→ What to do
Write out every line of text from all the items below without any changes, and omit the pictures.

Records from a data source
»»

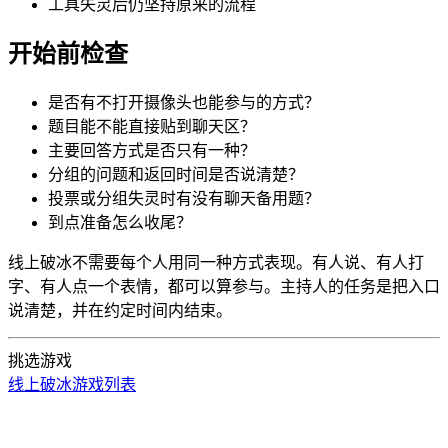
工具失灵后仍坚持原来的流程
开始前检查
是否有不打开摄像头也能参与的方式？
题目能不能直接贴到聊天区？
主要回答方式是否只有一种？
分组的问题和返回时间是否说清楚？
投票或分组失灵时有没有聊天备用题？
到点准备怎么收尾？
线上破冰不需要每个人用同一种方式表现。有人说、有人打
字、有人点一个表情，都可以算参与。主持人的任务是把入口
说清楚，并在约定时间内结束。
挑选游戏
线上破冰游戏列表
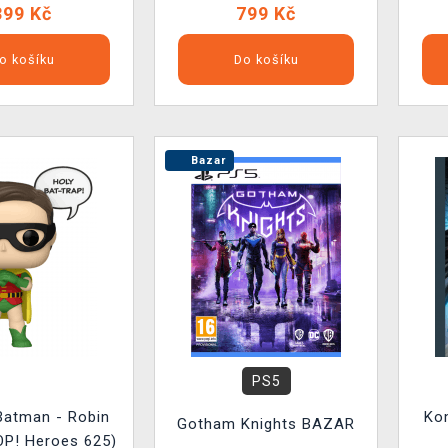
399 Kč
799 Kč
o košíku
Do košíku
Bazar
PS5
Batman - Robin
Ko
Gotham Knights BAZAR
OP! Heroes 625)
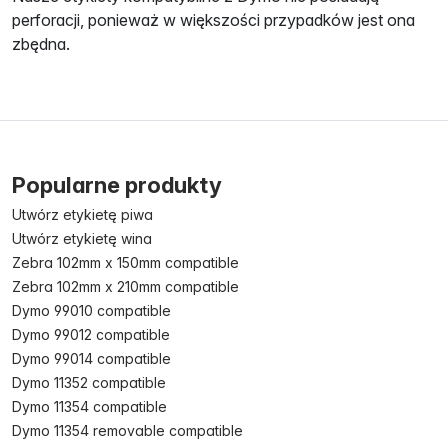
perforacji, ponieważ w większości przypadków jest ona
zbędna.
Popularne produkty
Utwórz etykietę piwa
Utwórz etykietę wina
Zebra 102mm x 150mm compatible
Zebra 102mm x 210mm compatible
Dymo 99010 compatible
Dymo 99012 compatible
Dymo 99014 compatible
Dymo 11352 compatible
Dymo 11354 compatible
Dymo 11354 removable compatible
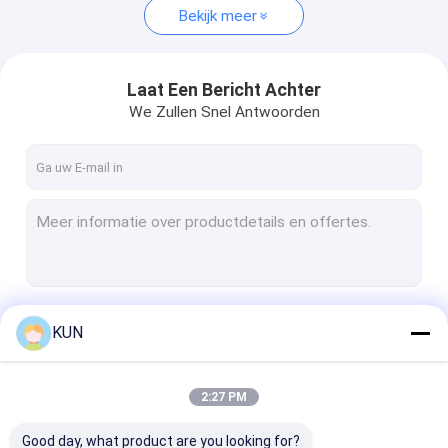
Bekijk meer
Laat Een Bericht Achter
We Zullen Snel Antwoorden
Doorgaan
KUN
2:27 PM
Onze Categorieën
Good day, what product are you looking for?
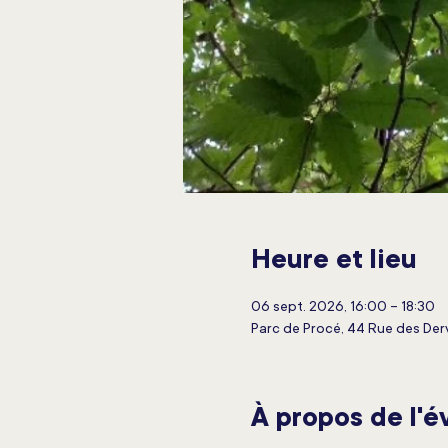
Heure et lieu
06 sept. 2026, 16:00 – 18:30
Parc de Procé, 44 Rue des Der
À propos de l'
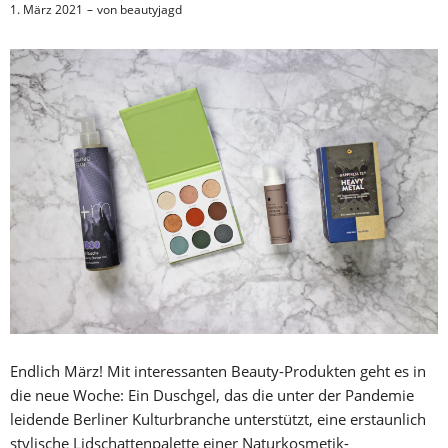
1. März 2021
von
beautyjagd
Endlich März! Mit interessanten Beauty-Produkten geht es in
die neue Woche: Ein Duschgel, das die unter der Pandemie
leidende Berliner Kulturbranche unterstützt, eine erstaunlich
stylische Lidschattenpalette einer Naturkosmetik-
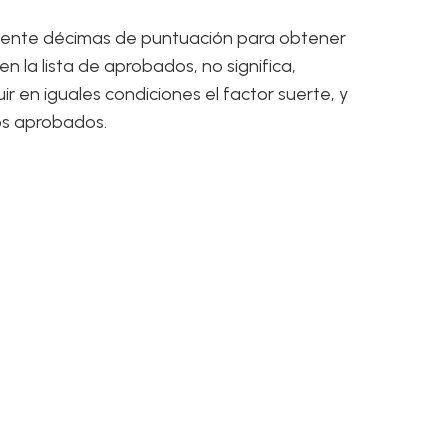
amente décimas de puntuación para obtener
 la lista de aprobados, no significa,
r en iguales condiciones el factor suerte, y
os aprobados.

««

→ Answer area
工具失灵后仍坚持原来的流程
开始前检查
是否有不打开摄像头也能参与的方式？
题目能不能直接贴到聊天区？
主要回答方式是否只有一种？
分组的问题和返回时间是否说清楚？
投票或分组失灵时有没有聊天备用题？
到点准备怎么收尾？
线上破冰不需要每个人用同一种方式表现。有人说、有人打
字、有人点一个表情，都可以算参与。主持人的任务是把入口
说清楚，并在约定时间内结束。
挑选游戏
线上破冰游戏列表
399 Kč
799 Kč
o košíku
Do košíku
Bazar
PS5
Batman - Robin
Ko
Gotham Knights BAZAR
OP! Heroes 625)
perforacji, ponieważ w większości przypadków jest ona
zbędna.
Popularne produkty
Utwórz etykietę piwa
Utwórz etykietę wina
Zebra 102mm x 150mm compatible
Zebra 102mm x 210mm compatible
Dymo 99010 compatible
Dymo 99012 compatible
Dymo 99014 compatible
Dymo 11352 compatible
Dymo 11354 compatible
Dymo 11354 removable compatible
Bekijk meer
Laat Een Bericht Achter
We Zullen Snel Antwoorden
Doorgaan
KUN
2:27 PM
Onze Categorieën
Good day, what product are you looking for?
Heure et lieu
06 sept. 2026, 16:00 – 18:30
Parc de Procé, 44 Rue des Der
À propos de l'
1. März 2021
von
beautyjagd
Endlich März! Mit interessanten Beauty-Produkten geht es in
die neue Woche: Ein Duschgel, das die unter der Pandemie
leidende Berliner Kulturbranche unterstützt, eine erstaunlich
stylische Lidschattenpalette einer Naturkosmetik-
amente décimas de puntuación para obtener
 la lista de aprobados, no significa,
r en iguales condiciones el factor suerte, y
os aprobados.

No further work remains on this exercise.